■ Work required
Once the pictures are set aside, copy the data below exactly as it stands.

- - - - -

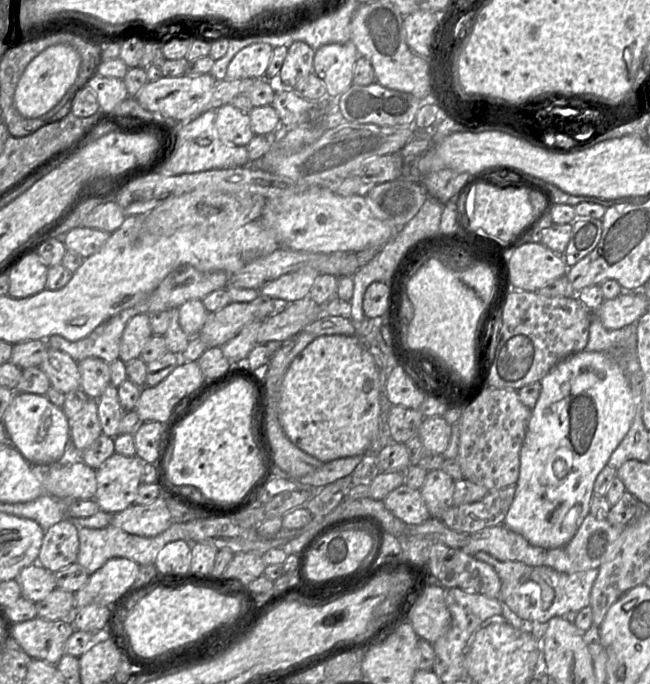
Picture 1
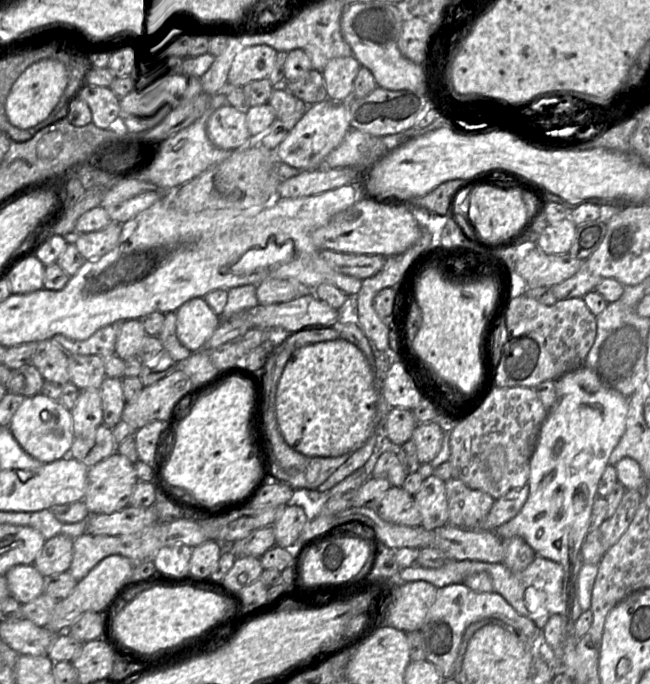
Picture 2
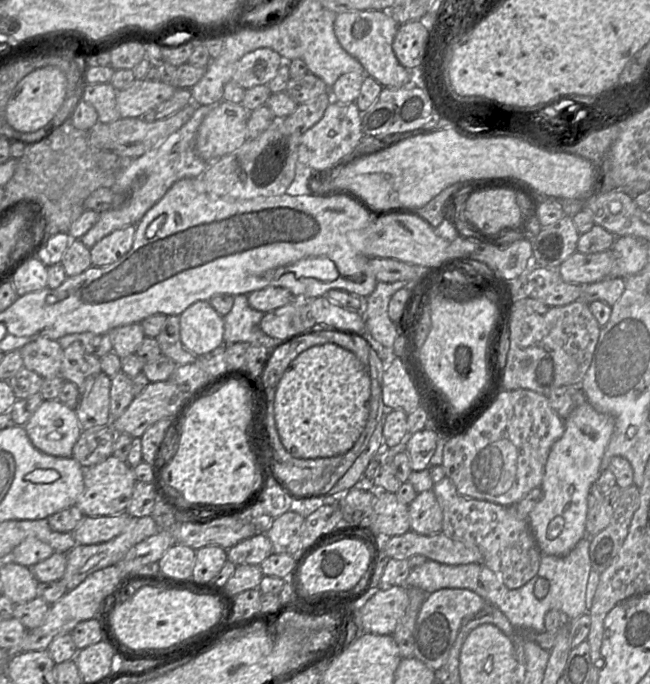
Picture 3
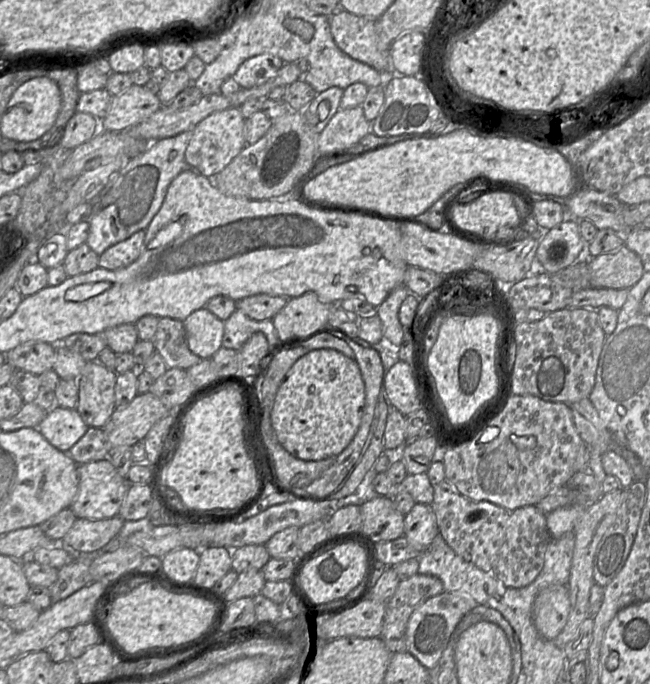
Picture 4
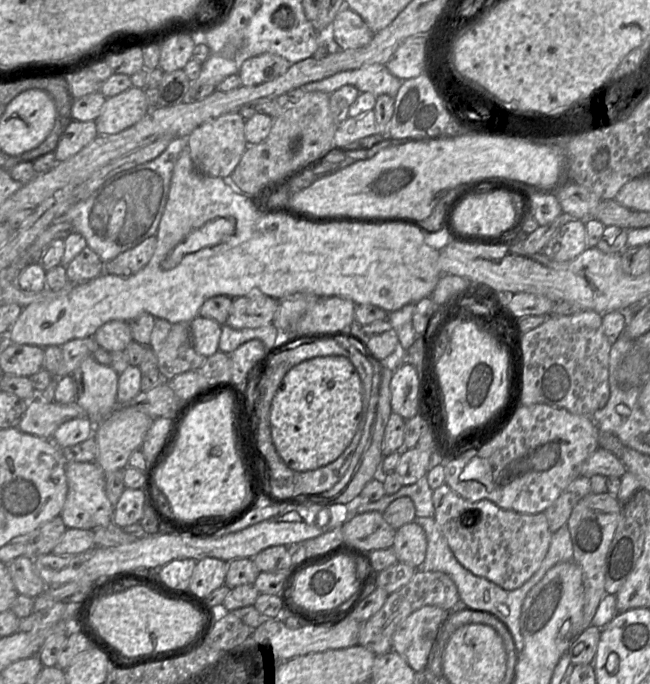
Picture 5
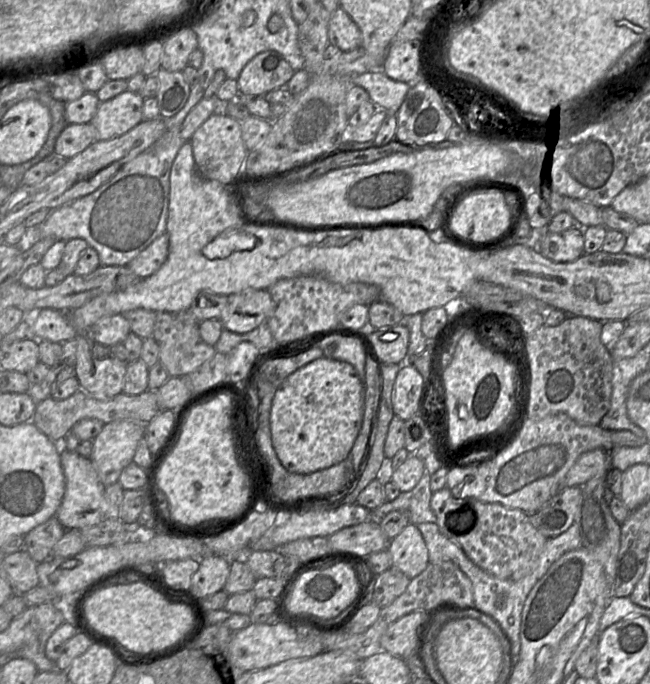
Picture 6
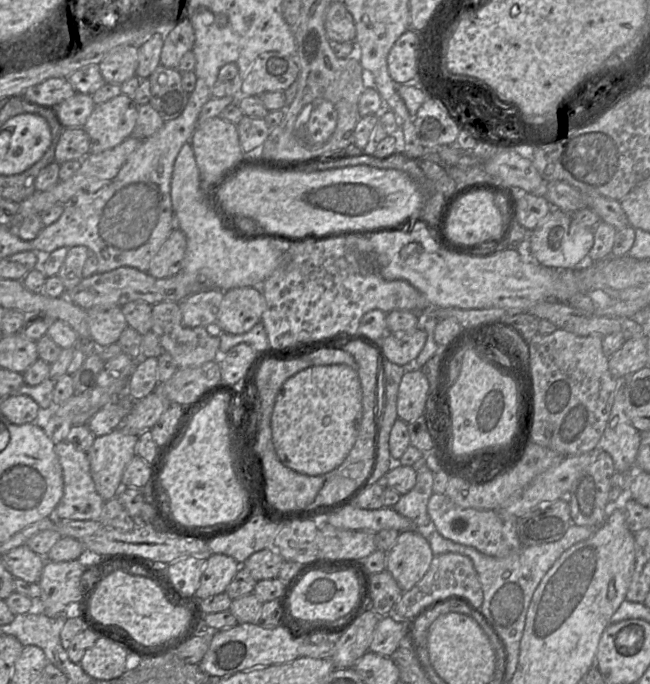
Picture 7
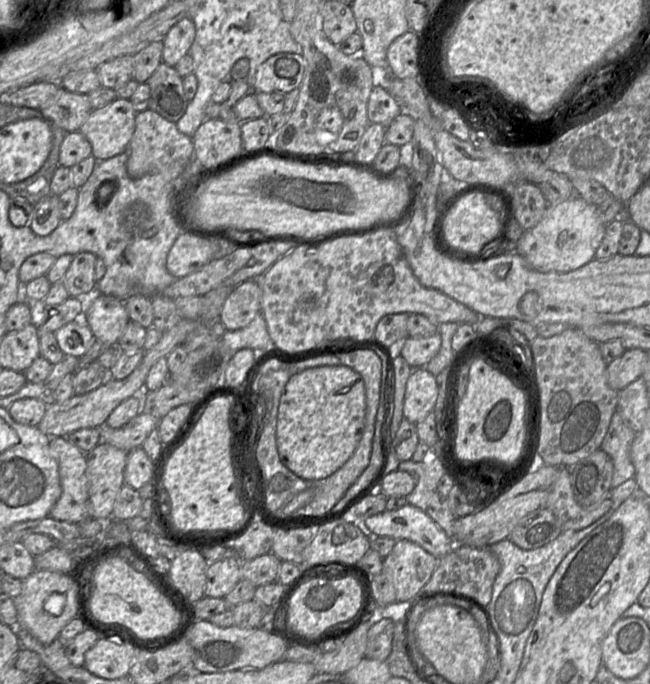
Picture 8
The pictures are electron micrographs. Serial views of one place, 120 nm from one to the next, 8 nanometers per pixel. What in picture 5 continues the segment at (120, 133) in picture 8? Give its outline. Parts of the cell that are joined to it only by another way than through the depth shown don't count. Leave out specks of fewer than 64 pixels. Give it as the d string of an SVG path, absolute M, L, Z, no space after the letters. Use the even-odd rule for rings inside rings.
M132 86L106 99L95 120L98 135L117 134L140 121L148 112L145 90Z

- - - - -

■ Exercise output
Picture 1
Picture 2
Picture 3
Picture 4
Picture 5
Picture 6
Picture 7
Picture 8
The pictures are electron micrographs. Serial views of one place, 120 nm from one to the next, 8 nanometers per pixel. What in picture 5 continues the segment at (120, 133) in picture 8? Give its outline. Parts of the cell that are joined to it only by another way than through the depth shown don't count. Leave out specks of fewer than 64 pixels. Give it as the d string of an SVG path, absolute M, L, Z, no space after the letters. Use the even-odd rule for rings inside rings.
M132 86L106 99L95 120L98 135L117 134L140 121L148 112L145 90Z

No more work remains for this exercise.